For those of you that aren’t fans of the TV show “My Little Pony: Friendship is Magic,” Pinkie Pie is one of the main characters. And she’s always up for a party. But when an opportunity for something like a nacho party comes up, who wouldn’t say no?

Mission tortilla chips had inquired if I wanted to review their chips. I requested enough to throw a nacho party. When they agreed, I took the party plan to Velveeta to get some of their newer flavors. I asked for a few bricks of each kind, maybe 9 total.
Ask Kraft and ye shall receive.
When you have 36 lbs of Velveeta, you build your cat a cheese fort 

From Mission, four large boxes arrived, filled with three different kinds of tortilla chips. Rounds, strips and triangles. From Velveeta, 36 pounds (yes 36) arrived, in the three newer flavors: Queso Blanco, Jalapeno and Mexican.

Indeed I do.

The nacho party was a big hit, as you'll see from the pictures below. I learned a few things about throwing a successful nacho party along the way, so without further ado, I present "Pinkie Pie's Nacho Party Tips."
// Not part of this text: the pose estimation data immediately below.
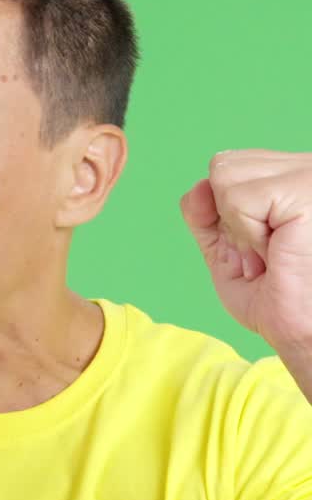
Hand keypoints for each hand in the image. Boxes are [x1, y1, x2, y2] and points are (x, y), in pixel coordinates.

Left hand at [179, 149, 311, 357]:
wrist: (304, 333)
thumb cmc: (276, 298)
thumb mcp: (227, 249)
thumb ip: (206, 214)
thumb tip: (198, 187)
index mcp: (294, 174)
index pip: (230, 165)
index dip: (227, 213)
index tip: (262, 248)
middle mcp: (305, 166)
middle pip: (223, 165)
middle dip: (231, 219)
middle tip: (267, 254)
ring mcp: (307, 173)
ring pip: (224, 176)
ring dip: (239, 229)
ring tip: (272, 253)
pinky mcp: (304, 188)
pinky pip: (237, 199)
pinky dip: (247, 236)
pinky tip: (276, 252)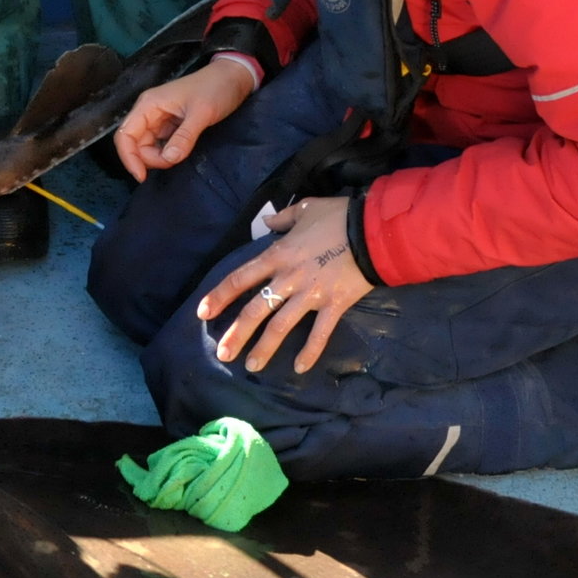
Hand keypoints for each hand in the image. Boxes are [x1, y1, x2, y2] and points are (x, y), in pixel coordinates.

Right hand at [115, 59, 254, 179]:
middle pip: (135, 144)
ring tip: (181, 154)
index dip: (128, 158)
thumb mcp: (202, 113)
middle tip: (174, 161)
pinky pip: (161, 145)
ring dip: (159, 157)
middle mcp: (150, 112)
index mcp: (149, 105)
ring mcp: (159, 119)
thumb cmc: (215, 88)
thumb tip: (168, 159)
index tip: (141, 177)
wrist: (233, 78)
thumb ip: (184, 137)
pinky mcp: (171, 126)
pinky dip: (167, 153)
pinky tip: (181, 152)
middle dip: (150, 159)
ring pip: (148, 147)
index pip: (125, 135)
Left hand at [196, 197, 374, 373]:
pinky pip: (320, 333)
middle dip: (237, 333)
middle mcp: (289, 278)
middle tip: (222, 354)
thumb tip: (266, 221)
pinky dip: (310, 351)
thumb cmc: (339, 216)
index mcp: (278, 255)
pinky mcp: (334, 305)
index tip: (203, 313)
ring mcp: (311, 294)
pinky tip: (298, 368)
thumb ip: (283, 218)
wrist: (374, 230)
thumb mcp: (306, 209)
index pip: (241, 278)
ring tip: (251, 366)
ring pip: (281, 326)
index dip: (220, 296)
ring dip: (265, 347)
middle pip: (255, 309)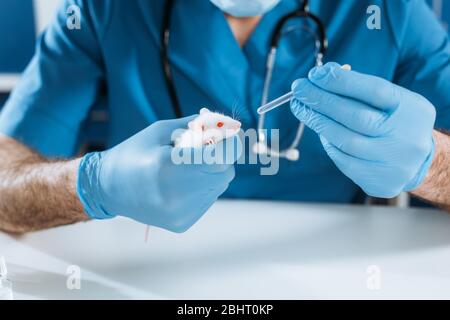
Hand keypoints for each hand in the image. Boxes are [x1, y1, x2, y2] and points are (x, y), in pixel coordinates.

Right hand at [77, 116, 237, 231]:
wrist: (108, 188)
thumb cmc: (133, 154)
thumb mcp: (162, 130)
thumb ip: (197, 126)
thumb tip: (227, 123)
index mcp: (170, 166)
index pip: (222, 156)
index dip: (231, 142)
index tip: (228, 133)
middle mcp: (178, 194)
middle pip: (225, 172)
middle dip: (221, 156)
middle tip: (206, 147)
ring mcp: (181, 213)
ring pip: (219, 186)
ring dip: (212, 172)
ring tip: (187, 166)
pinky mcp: (182, 223)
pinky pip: (207, 199)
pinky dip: (203, 187)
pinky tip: (182, 182)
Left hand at [290, 62, 435, 197]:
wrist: (420, 162)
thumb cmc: (395, 122)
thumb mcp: (389, 100)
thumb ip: (359, 88)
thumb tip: (321, 75)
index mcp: (411, 109)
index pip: (374, 91)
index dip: (341, 81)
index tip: (315, 74)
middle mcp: (405, 137)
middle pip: (356, 117)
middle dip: (321, 100)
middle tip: (299, 89)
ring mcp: (393, 162)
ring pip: (345, 141)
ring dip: (317, 121)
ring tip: (300, 107)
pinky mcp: (379, 181)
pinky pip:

Pinkie Pie’s Nacho Party Tips:

1. Remember the best nacho plates are built on a solid foundation. Don't skimp on the essentials, like chips and cheese and other desired toppings. 
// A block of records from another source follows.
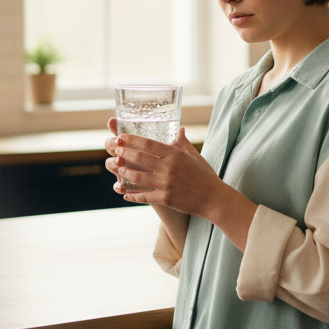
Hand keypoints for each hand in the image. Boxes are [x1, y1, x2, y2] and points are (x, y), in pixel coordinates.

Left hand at [103, 119, 257, 249]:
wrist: (213, 198)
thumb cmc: (205, 175)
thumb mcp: (195, 156)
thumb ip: (183, 143)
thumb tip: (179, 130)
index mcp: (175, 155)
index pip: (149, 144)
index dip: (133, 140)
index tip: (121, 136)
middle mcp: (169, 168)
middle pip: (140, 158)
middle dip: (125, 153)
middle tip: (115, 149)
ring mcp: (166, 184)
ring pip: (138, 177)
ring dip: (125, 173)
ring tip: (117, 168)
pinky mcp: (166, 198)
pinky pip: (145, 196)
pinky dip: (133, 195)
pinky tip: (124, 194)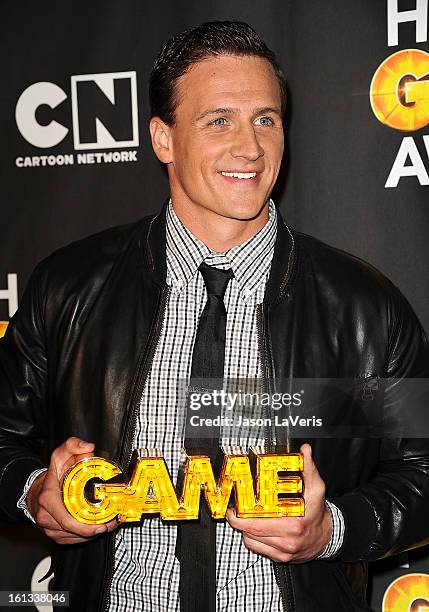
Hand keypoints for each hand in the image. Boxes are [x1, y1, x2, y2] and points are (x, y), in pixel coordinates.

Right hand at [26, 436, 117, 544]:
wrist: (36, 490)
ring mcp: (49, 528)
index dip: (86, 525)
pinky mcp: (54, 534)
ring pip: (73, 538)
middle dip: (95, 529)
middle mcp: (46, 517)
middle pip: (73, 531)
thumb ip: (74, 445)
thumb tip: (89, 447)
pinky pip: (71, 540)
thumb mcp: (61, 455)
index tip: (102, 523)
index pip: (68, 519)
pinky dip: (84, 536)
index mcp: (48, 499)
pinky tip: (94, 528)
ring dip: (91, 533)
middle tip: (110, 524)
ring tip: (107, 524)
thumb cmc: (52, 475)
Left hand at [226, 443, 331, 562]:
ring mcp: (283, 551)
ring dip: (245, 530)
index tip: (234, 507)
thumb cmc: (318, 511)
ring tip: (244, 517)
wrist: (328, 536)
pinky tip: (255, 528)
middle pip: (250, 532)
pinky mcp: (280, 558)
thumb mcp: (316, 487)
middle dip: (237, 521)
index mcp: (293, 523)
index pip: (257, 523)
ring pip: (251, 541)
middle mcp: (287, 540)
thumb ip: (308, 468)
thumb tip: (305, 450)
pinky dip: (252, 538)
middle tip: (233, 511)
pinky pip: (258, 549)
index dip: (240, 516)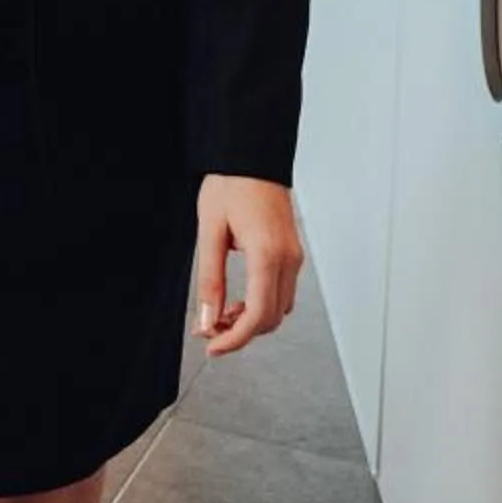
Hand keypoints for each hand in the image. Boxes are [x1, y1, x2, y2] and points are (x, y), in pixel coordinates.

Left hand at [191, 175, 302, 356]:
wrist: (251, 156)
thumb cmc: (231, 184)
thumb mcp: (210, 231)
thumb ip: (210, 279)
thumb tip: (207, 318)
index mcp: (268, 254)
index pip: (258, 315)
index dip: (235, 339)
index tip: (213, 346)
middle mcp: (288, 259)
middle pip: (272, 318)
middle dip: (241, 332)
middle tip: (209, 329)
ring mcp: (294, 257)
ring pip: (280, 308)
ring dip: (252, 320)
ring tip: (220, 313)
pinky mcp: (292, 253)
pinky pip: (282, 291)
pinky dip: (262, 303)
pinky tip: (238, 299)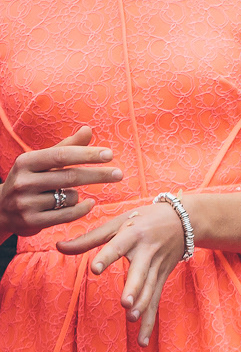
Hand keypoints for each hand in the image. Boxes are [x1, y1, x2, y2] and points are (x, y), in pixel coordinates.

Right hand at [0, 126, 122, 237]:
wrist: (2, 210)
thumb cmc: (31, 179)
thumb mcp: (42, 161)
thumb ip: (67, 147)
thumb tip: (87, 130)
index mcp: (26, 162)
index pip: (61, 155)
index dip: (87, 154)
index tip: (109, 154)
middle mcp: (23, 182)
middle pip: (70, 177)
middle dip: (98, 175)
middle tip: (119, 174)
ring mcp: (25, 203)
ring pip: (70, 197)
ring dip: (78, 195)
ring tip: (67, 193)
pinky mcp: (31, 221)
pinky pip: (67, 215)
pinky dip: (82, 209)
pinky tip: (89, 204)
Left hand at [57, 200, 187, 345]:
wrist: (185, 219)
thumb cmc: (144, 219)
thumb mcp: (117, 223)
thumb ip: (88, 239)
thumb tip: (58, 247)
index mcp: (133, 234)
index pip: (118, 246)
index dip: (108, 257)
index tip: (95, 268)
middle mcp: (148, 251)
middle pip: (141, 272)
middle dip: (135, 288)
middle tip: (126, 303)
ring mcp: (158, 266)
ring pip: (151, 288)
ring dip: (143, 304)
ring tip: (133, 317)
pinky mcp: (163, 277)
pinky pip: (156, 300)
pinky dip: (150, 321)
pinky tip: (142, 340)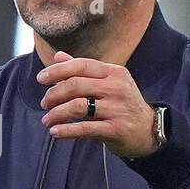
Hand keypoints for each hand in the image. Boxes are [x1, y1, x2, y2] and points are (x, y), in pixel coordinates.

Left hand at [36, 50, 159, 158]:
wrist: (148, 131)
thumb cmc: (122, 104)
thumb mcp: (108, 83)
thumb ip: (83, 71)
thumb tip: (58, 56)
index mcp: (114, 72)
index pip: (81, 65)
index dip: (57, 70)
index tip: (40, 79)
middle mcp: (117, 88)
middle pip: (75, 85)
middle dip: (54, 94)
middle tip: (44, 104)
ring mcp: (117, 108)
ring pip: (77, 107)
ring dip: (56, 113)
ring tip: (47, 119)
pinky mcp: (116, 129)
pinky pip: (85, 128)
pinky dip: (66, 130)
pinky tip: (54, 132)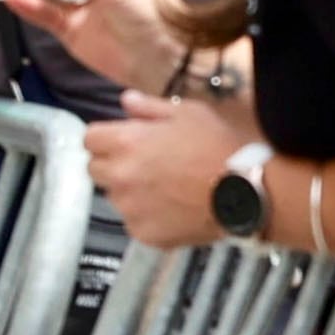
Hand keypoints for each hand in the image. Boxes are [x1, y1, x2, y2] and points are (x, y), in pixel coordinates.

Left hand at [87, 89, 246, 250]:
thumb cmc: (217, 146)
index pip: (89, 140)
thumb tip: (125, 100)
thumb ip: (149, 107)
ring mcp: (129, 208)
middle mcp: (119, 176)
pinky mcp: (143, 234)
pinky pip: (134, 222)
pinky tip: (172, 209)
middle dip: (113, 164)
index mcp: (125, 143)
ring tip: (163, 188)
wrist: (244, 192)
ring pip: (115, 197)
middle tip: (143, 164)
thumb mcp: (187, 113)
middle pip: (95, 169)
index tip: (121, 141)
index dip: (105, 138)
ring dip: (130, 191)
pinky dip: (147, 217)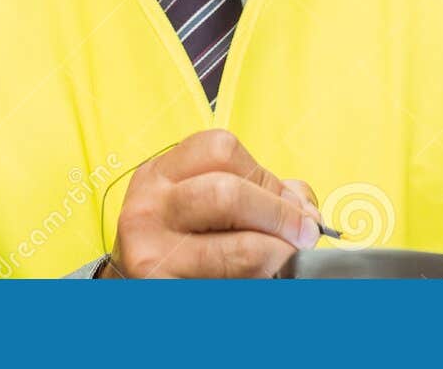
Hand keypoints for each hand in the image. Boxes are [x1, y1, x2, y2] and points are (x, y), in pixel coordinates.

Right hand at [103, 129, 320, 278]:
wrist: (137, 291)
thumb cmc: (182, 244)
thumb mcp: (203, 205)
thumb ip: (257, 191)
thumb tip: (305, 208)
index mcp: (160, 173)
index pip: (221, 149)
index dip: (266, 175)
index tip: (290, 202)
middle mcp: (149, 208)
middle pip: (229, 193)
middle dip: (278, 214)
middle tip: (303, 234)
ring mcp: (151, 254)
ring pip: (238, 248)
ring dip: (277, 255)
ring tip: (287, 260)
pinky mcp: (165, 293)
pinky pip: (232, 287)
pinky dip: (259, 285)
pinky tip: (260, 283)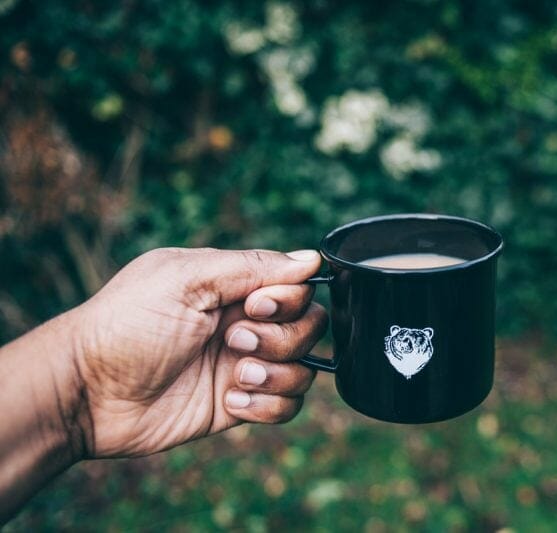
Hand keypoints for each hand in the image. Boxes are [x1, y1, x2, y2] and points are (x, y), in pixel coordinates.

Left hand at [73, 247, 325, 456]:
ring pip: (304, 370)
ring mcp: (243, 366)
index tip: (252, 307)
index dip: (288, 300)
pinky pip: (287, 407)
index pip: (298, 287)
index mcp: (232, 286)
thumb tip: (311, 259)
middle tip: (233, 342)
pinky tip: (230, 402)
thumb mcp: (186, 279)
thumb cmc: (127, 325)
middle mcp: (244, 323)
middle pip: (309, 328)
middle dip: (281, 339)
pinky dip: (268, 407)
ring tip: (235, 378)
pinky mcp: (238, 405)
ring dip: (277, 375)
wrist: (87, 392)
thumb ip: (252, 266)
2. Calculate how much time you think you may need to melt the cheese. Then double it. Have tools like a cheese slicer on hand to slice cheese into smaller pieces for easier melting. Consider melting the cheese in the microwave first, then holding it in the crockpot--it’ll save you some time.
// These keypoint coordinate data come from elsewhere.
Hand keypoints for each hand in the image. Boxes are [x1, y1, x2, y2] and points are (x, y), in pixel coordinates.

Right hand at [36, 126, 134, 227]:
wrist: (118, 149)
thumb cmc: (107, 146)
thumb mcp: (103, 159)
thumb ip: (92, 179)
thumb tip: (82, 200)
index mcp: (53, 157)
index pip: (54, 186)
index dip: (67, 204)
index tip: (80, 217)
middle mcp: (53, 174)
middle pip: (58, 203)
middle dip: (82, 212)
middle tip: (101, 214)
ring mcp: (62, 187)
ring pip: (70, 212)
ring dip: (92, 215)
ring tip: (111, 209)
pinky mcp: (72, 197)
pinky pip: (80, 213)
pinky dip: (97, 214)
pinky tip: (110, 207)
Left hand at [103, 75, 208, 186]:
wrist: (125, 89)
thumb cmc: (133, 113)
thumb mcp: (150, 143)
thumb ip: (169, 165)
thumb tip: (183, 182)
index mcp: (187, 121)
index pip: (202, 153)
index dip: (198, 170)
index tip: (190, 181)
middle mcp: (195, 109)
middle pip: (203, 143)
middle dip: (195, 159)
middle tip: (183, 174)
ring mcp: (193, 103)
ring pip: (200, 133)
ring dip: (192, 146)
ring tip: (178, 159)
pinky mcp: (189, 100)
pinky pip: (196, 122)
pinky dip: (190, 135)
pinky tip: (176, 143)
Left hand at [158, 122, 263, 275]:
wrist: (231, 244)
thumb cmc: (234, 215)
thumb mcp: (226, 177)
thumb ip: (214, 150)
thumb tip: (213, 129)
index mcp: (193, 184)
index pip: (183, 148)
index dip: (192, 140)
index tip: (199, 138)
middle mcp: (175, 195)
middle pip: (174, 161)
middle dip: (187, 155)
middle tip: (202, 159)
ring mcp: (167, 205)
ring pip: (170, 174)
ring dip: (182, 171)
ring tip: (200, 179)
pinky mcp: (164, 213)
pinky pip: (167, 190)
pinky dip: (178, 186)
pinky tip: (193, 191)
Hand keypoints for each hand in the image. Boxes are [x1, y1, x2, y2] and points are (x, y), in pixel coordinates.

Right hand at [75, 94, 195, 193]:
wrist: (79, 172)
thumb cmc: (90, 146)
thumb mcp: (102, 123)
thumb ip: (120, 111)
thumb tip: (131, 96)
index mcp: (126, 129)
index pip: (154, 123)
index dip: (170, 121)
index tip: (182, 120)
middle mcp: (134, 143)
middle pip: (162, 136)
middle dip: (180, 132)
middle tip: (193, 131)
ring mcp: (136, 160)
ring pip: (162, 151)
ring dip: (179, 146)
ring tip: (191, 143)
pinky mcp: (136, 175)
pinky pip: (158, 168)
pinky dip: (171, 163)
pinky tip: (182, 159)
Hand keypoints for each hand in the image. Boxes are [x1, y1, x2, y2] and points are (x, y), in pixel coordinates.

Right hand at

3. Be prepared! Have plenty of tupperware ready for any leftovers, and plenty of cutlery and plates on hand. We had small paper trays which worked very well for a piled-high personal nacho plate.

4. Watch your cheese. From time to time, you may need to add more liquid (I prefer milk), especially if you are using a crockpot to keep your cheese warm. If you’re not paying attention, you may end up with some burny bits, which are not the best nacho topping.

5. Variety is your friend. According to David's calculations, there are 1,605,632 possible combinations of nachos from the toppings, chips and cheeses we had to offer, including regional delicacies such as Skyline chili and goetta.

6. Remember, it’s a marathon, not a sprint. Have steam trays and ice buckets on hand to keep hot foods hot and cold foods cold. The one thing you don’t want to serve up at a nacho party is food poisoning.

No food poisoning here!

So what did we think about the Velveeta varieties and the chips? As for the chips, everyone preferred the strips above all, which is what I’d recommend for a nacho party, or if you are making chips and cheese dip. The rounds are nice, and have at-the-ballpark nostalgia, but the size is a little large for individual nacho plates. The triangles are better, but the strips are the best. Mission doesn’t go overboard with the salt on the chips either, which is great. We'll probably try their soft tortillas next time we make tacos.

As for Velveeta, the runaway favorite was the Queso Blanco, which seemed to have the best “meltiness” and was the most versatile on nachos. The Jalapeno does have a little kick, but it’s not unpleasant, and the Mexican reminded me most of original Velveeta.

Magical nacho mountain, courtesy 5chw4r7z


  1. I think it bears repeating, pickled jalapenos! FTW!!

  2. Where did you get the small paper tubs in the 3rd and 4th pictures?